分析によって生まれた課題が、日本ではまだ解決されていない。それも読みどころだ。

男が必要ではなくなる、という世界は、やはり、理想の世界のひとつですからね。フェミニズムにしろなににしろ、人を開放するするための運動は、最後のすこし手前で、男を必要としない段階に到達するのです。男のロマンが、いかに遅れた、時代錯誤のきわみであるか、これでよくわかると、ぼくは思うのです。

独立した女性個人どうしの恋愛関係、つまりレズビアンカップルは、一対一の恋愛的な結婚的な関係の、きわめて純度高く理想化されたものです。だから、理論的には、そのような関係のなかでは、当事者ふたりは、四六時中、うっとりと夢を見ているような、陶酔のきわみのなかを、ふたりして漂い続けることが出来るのです。

これが巻頭の「長いインタヴュー 『語ることについてのエッセイ』1」。
「五十年まえの『名画』を二本、観た。そしてぼくは、昔の二枚目男優たちの限界を知った」でも《女性に対する態度》を問題としている。


アルフレッド・ヒッチコック監督による『断崖』と、ロバート・テイラーヴィヴィアン・リーの共演する『哀愁』──「両方とも、女性を馬鹿扱いにして成立している話、ないしは映画です」。
「女性が馬鹿だったり、あるいは、馬鹿なものとして扱われていたら、面白いストーリーやドラマは、絶対に出来ないです。日本映画が、そうでしょう」


「彼の後輪が滑った」という、オートバイをめぐる14のショートショートにもおどろいた。オートバイで視る景色に、俳句をむすびつけていくのだから。

日本のなかをオートバイで走るのだから、走りぬけていくという行為によって体感する光景は、当然、日本のものだ。

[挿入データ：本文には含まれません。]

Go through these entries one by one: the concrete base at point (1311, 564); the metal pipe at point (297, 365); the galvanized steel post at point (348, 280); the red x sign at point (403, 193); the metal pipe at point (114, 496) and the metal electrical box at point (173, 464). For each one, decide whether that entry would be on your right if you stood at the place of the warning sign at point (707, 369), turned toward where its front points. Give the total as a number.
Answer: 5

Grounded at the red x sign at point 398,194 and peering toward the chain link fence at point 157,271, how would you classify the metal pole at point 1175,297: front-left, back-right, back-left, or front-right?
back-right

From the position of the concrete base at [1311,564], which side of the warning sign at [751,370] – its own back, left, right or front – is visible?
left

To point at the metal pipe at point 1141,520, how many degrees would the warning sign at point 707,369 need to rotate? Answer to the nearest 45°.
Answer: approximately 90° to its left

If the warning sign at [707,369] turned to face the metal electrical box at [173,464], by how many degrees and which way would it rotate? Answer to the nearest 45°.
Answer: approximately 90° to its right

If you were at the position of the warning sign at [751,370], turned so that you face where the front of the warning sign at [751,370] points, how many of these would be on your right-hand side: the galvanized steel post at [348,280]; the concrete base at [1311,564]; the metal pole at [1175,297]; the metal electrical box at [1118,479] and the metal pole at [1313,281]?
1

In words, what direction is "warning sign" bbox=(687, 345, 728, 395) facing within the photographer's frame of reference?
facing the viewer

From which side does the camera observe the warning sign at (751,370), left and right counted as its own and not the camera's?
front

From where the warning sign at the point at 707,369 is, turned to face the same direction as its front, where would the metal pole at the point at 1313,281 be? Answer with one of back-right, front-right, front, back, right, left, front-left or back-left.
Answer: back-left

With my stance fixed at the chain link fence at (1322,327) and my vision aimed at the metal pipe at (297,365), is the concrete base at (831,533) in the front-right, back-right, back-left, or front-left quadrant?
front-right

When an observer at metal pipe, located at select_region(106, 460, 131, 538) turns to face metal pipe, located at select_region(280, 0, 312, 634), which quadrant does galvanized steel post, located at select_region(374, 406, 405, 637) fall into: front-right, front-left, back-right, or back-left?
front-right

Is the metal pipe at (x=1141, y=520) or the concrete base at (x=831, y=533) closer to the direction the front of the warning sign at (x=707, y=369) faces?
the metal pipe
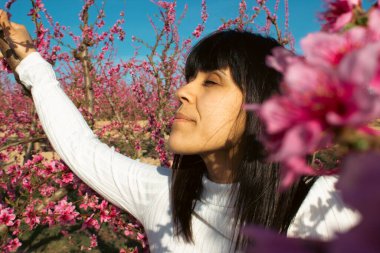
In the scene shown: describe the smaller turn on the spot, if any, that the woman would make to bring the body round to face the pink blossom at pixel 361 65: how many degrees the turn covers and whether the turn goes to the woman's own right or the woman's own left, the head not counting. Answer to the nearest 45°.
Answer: approximately 45° to the woman's own left

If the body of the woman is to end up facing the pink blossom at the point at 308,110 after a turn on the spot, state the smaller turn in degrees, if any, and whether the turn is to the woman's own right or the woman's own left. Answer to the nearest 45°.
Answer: approximately 45° to the woman's own left

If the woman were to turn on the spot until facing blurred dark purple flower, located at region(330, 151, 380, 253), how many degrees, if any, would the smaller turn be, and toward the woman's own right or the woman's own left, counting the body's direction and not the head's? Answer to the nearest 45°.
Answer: approximately 45° to the woman's own left

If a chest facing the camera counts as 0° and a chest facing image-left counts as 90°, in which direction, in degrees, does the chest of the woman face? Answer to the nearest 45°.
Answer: approximately 45°
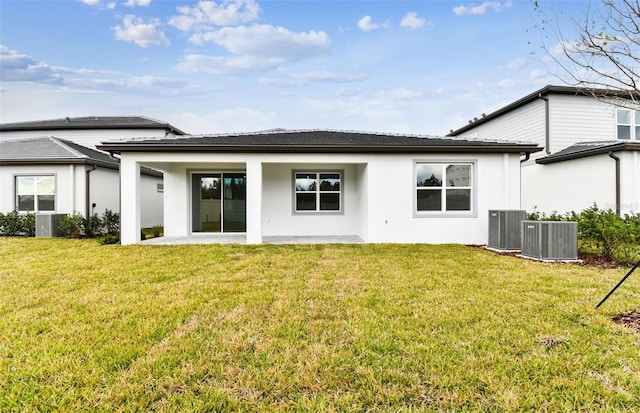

そして、日本の光景は、オートバイという機械やその機械が持つスピードなどによって、体感する当事者であるぼくの内部で、見ていくそのかたっぱしから、濃縮され抽象されていく。濃縮や抽象がひとつの頂点に達すると、そこには俳句がひとつ残る、と言うと出来すぎになるかもしれないけれど、俳句のきっかけとなる光景の濃縮されたものは、オートバイによっていくつでも拾い集めることが可能だ。